#### 给定文本:
ZOJ3605：Find the Marble（普通dp）

Alice and Bob are playing a game. This game is played with several identical pots and one marble. When the game starts, Alice puts the pots in one line and puts the marble in one of the pots. After that, Bob cannot see the inside of the pots. Then Alice makes a sequence of swappings and Bob guesses which pot the marble is in. In each of the swapping, Alice chooses two different pots and swaps their positions.

Unfortunately, Alice's actions are very fast, so Bob can only catch k of m swappings and regard these k swappings as all actions Alice has performed. Now given the initial pot the marble is in, and the sequence of swappings, you are asked to calculate which pot Bob most possibly guesses. You can assume that Bob missed any of the swappings with equal possibility.

Input

There are several test cases in the input file. The first line of the input file contains an integer N (N ≈ 100), then N cases follow.

The first line of each test case contains 4 integers n, m, k and s(0 < s ≤ n ≤ 50, 0 ≤ k ≤ m ≤ 50), which are the number of pots, the number of swappings Alice makes, the number of swappings Bob catches and index of the initial pot the marble is in. Pots are indexed from 1 to n. Then m lines follow, each of which contains two integers a_i and b_i (1 ≤ a_i, b_i ≤ n), telling the two pots Alice swaps in the i-th swapping.

Outout

For each test case, output the pot that Bob most possibly guesses. If there is a tie, output the smallest one.

Sample Input

3
3 1 1 1
1 2
3 1 0 1
1 2
3 3 2 2
2 3
3 2
1 2

Sample Output

2
1
3

题意：N只杯，初始一个石头在S号杯里面（玩家知道），M次交换杯的操作，玩家只能记住其中的任意K次交换，问最终玩家会认为石头在哪个杯子里面。

思路：就是算任选K次后石头在哪个杯子出现的次数最多，dp[i][j][k]表示前i次操作，交换了j次，石头停在k号杯子的方案数，注意用longlong存。

#### 数据记录:
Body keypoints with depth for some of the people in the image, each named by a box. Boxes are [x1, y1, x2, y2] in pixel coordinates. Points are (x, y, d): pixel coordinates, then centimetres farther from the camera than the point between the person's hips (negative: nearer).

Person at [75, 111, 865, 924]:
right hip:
--
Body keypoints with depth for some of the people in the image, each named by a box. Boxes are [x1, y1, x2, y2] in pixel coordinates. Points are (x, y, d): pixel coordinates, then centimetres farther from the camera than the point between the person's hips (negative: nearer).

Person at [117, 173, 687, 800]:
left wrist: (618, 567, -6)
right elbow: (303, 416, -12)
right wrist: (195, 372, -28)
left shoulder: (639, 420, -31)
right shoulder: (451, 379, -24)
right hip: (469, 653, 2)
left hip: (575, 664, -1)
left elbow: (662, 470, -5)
--
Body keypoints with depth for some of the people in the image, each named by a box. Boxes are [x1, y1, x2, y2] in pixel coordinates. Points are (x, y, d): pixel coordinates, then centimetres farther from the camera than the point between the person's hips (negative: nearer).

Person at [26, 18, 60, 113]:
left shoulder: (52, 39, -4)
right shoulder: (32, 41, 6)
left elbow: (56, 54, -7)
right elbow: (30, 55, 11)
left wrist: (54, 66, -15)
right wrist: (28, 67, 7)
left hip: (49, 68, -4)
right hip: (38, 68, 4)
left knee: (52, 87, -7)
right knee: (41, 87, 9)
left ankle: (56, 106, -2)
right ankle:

#### 任务说明:
在 Find the Marble 题面中，从含有“ZOJ3605：Find the Marble（普通dp）”的地方开始，到“with equal possibility.”为止，把这一段重新写出，并把其中的“Bob”换成“Carol”。 上述数据来自另一个来源。

#### 书面作答:
ZOJ3605：Find the Marble（普通dp）

Alice and Carol are playing a game. This game is played with several identical pots and one marble. When the game starts, Alice puts the pots in one line and puts the marble in one of the pots. After that, Carol cannot see the inside of the pots. Then Alice makes a sequence of swappings and Carol guesses which pot the marble is in. In each of the swapping, Alice chooses two different pots and swaps their positions.

Unfortunately, Alice's actions are very fast, so Carol can only catch k of m swappings and regard these k swappings as all actions Alice has performed. Now given the initial pot the marble is in, and the sequence of swappings, you are asked to calculate which pot Carol most possibly guesses. You can assume that Carol missed any of the swappings with equal possibility.